Julie’s story: “Everyone with Parkinson’s has a part to play”
When my neurologist informed me that I had Parkinson’s and that there was no cure, I was devastated. I was also really angry. I’d always been fit and healthy. I couldn’t believe that there was nothing I could have done to avoid getting diagnosed.
My husband and I decided to find out as much as we could about the condition and headed to the Parkinson’s UK website, where we were pleased to find a section specifically containing short video interviews with recently diagnosed people with Parkinson’s. To hear them tell their stories and describe their pathway to diagnosis brought tears to our eyes.

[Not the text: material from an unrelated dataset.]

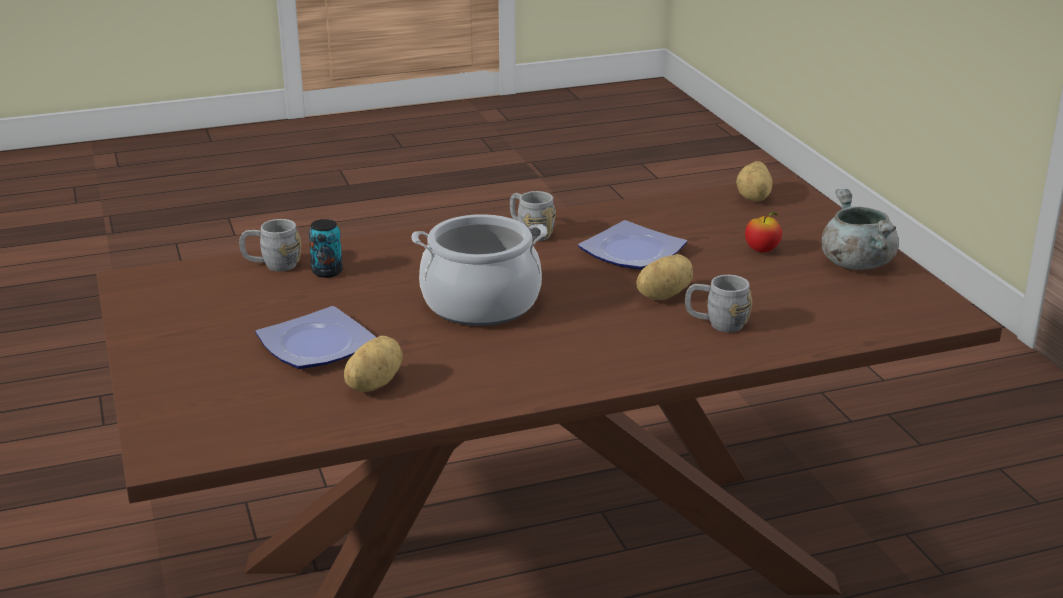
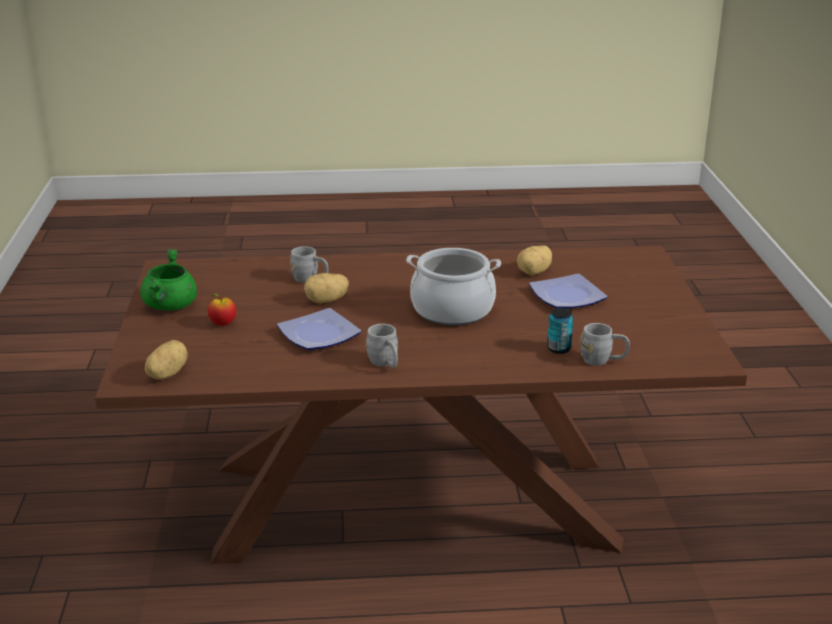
camera: 165 degrees left, 0 degrees up
(855, 263) = (171, 306): grey cooking pot -> green cooking pot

Daily living with the condition
It’s important to take medication at regular times so, to make this stress-free I do the following:
- Set alarms on my smartphone for the time of each dose. I make sure my phone is always with me and charged sufficiently. That way, I can live in the moment knowing that I will hear the alarms.
- Put all the medication for the day ahead in a sectioned pillbox and take it with me.
To support my mental wellbeing, I see a counsellor and talk candidly with her about how I feel. I also exercise each day and go out with my husband to walk our dog. I take time to appreciate our surroundings and the changes to the countryside.
Getting involved in the Parkinson’s community
After signing up to receive monthly newsletters, I came across opportunities to participate in research studies.
I’ve completed online tests and surveys and been interviewed by PhD students online. I’ve always enjoyed completing surveys, so I thought it would be an easy way to contribute to the work going on to better understand Parkinson’s and how it can affect those who have it.
None of this has cost me any money or inconvenience (I’ve done most of it from home). I feel good about having made a positive contribution to finding a cure. I would urge everyone with Parkinson’s to talk about their experiences openly and make a provision in their will to leave a proportion of their estate to Cure Parkinson’s.
I’ve also been working with the Cure Parkinson’s PR team to help publicise the fundraising efforts of one of my good friends Andy Manning, who is cycling across the USA to raise money for Cure Parkinson’s.
I have reached out to friends and former work colleagues telling them what we’re doing to raise money to help find a cure. This has involved re-connecting with some people after a gap of 10 years or more and has resulted in donations from nearly everyone on my list. Together with my friend Andy, we have so far raised over £10,000 for Cure Parkinson’s.
“There are so many shades of the condition”
Parkinson’s is now the fastest growing neurological condition in the world and yet there is still no cure. It is highly likely that soon, everyone will know somebody who is living with Parkinson’s.
As more people talk about it, awareness of the condition will increase. So, everyone with Parkinson’s has a part to play.
I’ve learnt that there are so many shades of the condition. It’s all about managing your symptoms, finding the right medication, taking your drugs at regular times and making sure you exercise. What I can do is take one day at a time – and try to enjoy it as much as possible.